++++ Records provided ++++

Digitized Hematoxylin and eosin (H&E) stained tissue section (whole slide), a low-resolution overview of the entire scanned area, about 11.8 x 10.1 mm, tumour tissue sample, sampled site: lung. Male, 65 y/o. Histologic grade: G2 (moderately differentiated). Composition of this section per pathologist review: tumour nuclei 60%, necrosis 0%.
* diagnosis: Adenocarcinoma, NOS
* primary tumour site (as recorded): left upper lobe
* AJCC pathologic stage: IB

++++
++++ Records provided ++++

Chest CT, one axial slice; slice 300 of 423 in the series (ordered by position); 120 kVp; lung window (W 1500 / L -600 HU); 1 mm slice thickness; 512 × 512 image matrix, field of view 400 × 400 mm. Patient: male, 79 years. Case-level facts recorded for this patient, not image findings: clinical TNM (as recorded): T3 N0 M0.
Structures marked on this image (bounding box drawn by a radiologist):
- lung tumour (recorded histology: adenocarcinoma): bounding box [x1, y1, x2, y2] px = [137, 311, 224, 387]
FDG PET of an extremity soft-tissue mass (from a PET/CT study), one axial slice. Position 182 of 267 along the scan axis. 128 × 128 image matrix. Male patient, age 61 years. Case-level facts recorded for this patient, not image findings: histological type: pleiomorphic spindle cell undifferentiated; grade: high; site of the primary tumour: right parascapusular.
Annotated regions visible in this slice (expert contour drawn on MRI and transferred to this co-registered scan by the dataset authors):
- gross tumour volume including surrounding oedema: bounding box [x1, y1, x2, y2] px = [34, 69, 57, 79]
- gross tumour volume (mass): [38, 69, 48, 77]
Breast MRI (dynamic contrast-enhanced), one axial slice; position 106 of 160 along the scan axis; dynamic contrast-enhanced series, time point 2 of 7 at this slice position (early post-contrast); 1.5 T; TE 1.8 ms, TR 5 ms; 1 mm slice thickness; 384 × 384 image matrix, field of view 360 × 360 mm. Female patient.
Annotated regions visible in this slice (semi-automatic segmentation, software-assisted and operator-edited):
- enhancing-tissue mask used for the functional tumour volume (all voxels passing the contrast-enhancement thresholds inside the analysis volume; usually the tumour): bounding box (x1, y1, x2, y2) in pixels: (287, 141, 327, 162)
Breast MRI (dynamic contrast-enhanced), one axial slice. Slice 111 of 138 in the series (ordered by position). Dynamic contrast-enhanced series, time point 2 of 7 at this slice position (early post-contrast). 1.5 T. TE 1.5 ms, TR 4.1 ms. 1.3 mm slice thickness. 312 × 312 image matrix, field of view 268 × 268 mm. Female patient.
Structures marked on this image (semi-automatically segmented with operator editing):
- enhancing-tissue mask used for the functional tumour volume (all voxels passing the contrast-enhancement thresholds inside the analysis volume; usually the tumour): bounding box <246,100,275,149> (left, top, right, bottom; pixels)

++++
++++ Records provided ++++

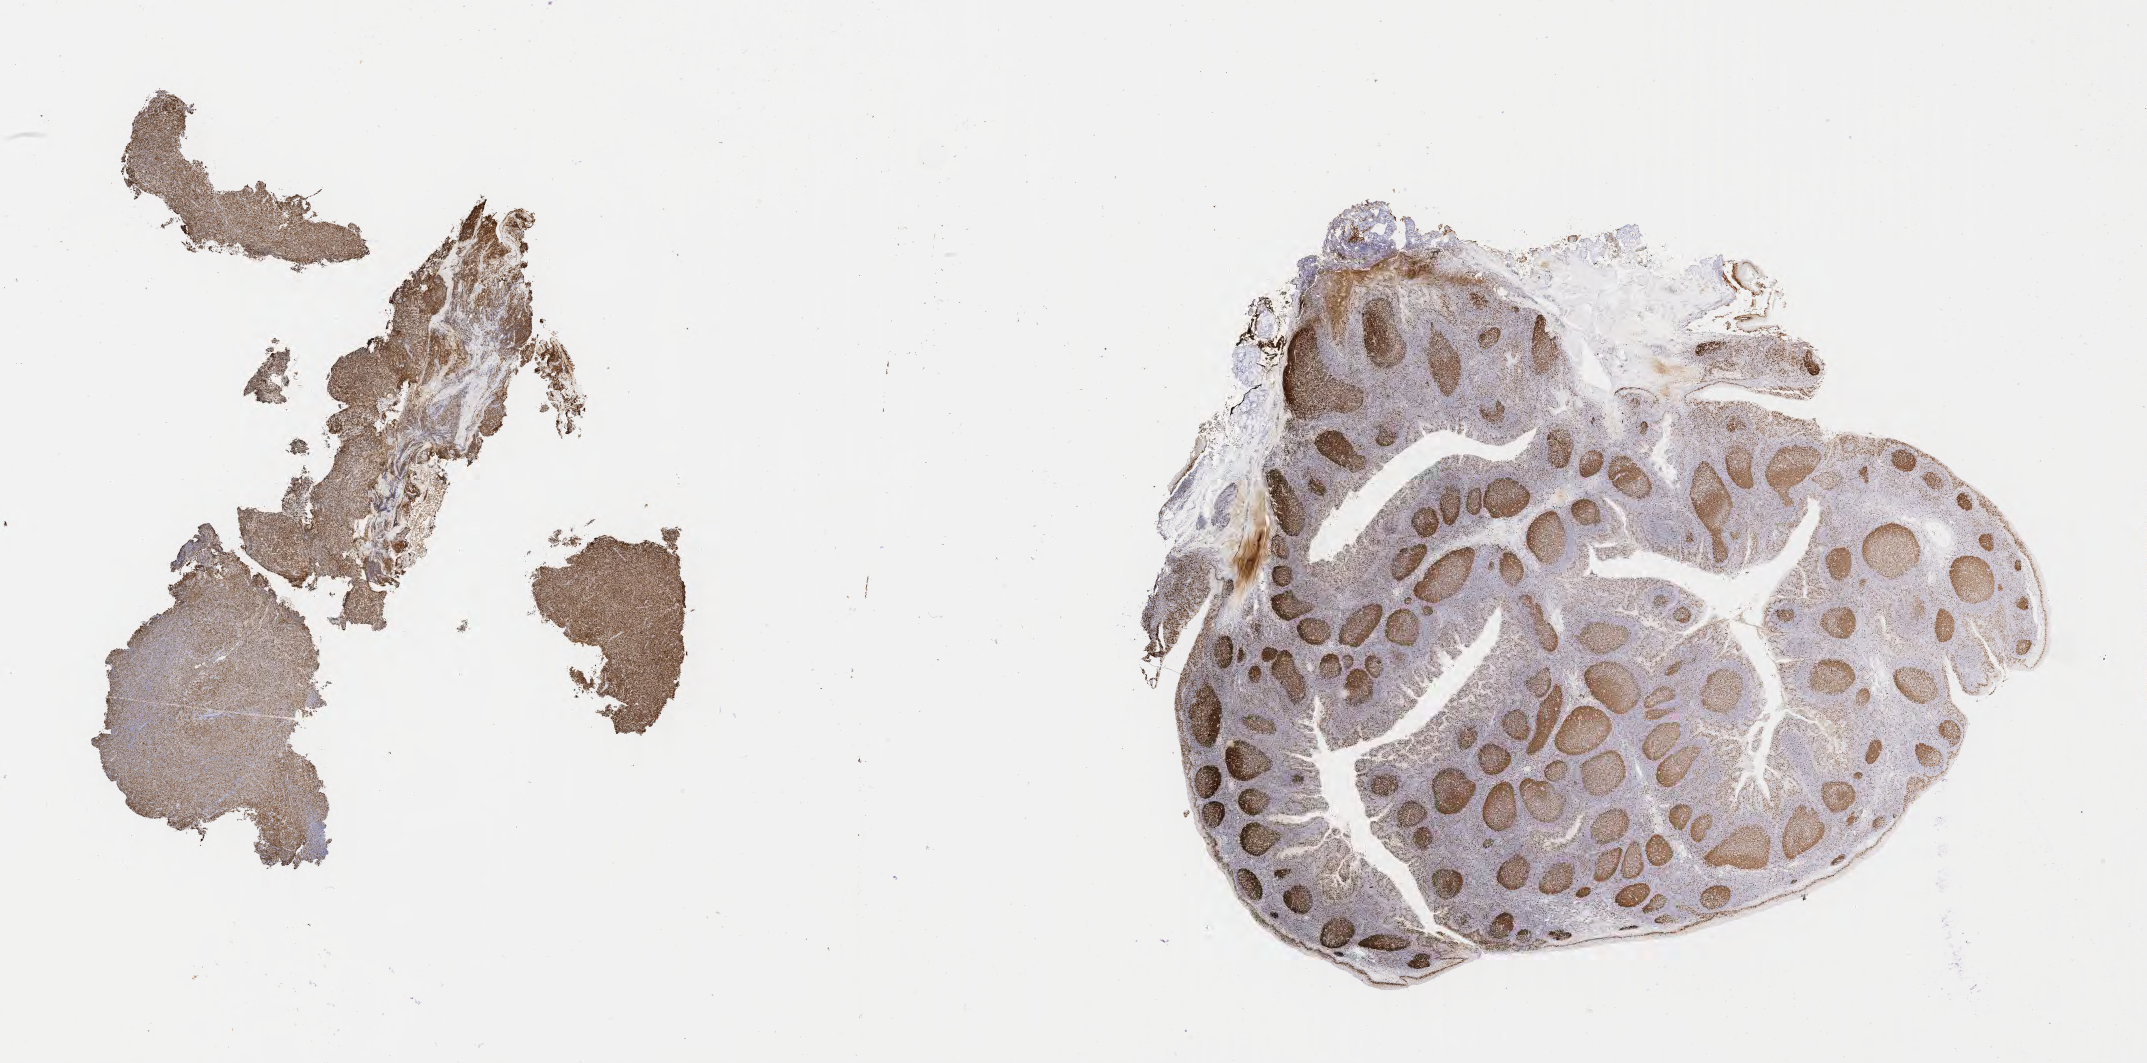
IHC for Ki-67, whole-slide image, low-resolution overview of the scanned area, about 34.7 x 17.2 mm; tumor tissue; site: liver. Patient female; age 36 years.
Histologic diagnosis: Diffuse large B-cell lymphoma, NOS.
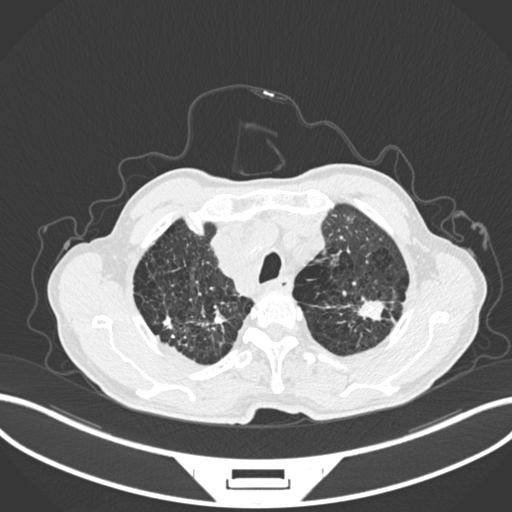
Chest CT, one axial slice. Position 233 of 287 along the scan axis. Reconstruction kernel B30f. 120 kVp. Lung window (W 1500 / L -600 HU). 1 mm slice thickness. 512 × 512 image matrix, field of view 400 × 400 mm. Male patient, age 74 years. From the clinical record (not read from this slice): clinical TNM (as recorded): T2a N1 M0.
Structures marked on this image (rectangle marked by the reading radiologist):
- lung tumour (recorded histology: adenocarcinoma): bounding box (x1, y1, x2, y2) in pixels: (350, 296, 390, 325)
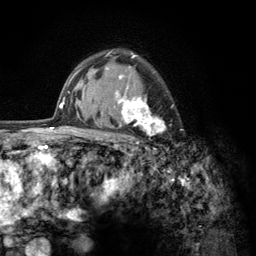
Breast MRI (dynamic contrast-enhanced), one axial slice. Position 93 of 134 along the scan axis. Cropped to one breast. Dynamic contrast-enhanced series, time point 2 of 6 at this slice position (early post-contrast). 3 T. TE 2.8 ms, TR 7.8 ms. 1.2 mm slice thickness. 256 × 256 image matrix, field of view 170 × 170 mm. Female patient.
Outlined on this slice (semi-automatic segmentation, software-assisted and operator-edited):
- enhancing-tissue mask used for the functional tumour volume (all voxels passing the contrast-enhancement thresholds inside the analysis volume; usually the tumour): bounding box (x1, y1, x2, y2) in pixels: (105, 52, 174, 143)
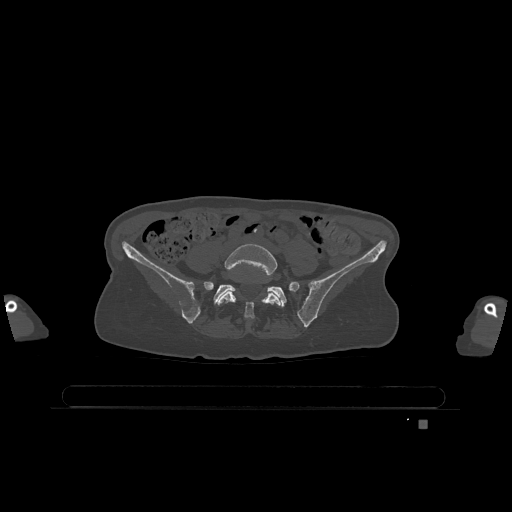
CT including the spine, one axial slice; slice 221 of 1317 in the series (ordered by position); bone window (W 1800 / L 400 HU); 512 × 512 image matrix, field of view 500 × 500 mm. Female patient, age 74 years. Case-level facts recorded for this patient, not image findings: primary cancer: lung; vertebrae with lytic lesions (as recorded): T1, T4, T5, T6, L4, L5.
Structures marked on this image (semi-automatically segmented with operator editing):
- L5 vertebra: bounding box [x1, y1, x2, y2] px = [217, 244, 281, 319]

++++

Return each line of the material above in which the string "drawn" appears.

Structures marked on this image (bounding box drawn by a radiologist):
Annotated regions visible in this slice (expert contour drawn on MRI and transferred to this co-registered scan by the dataset authors):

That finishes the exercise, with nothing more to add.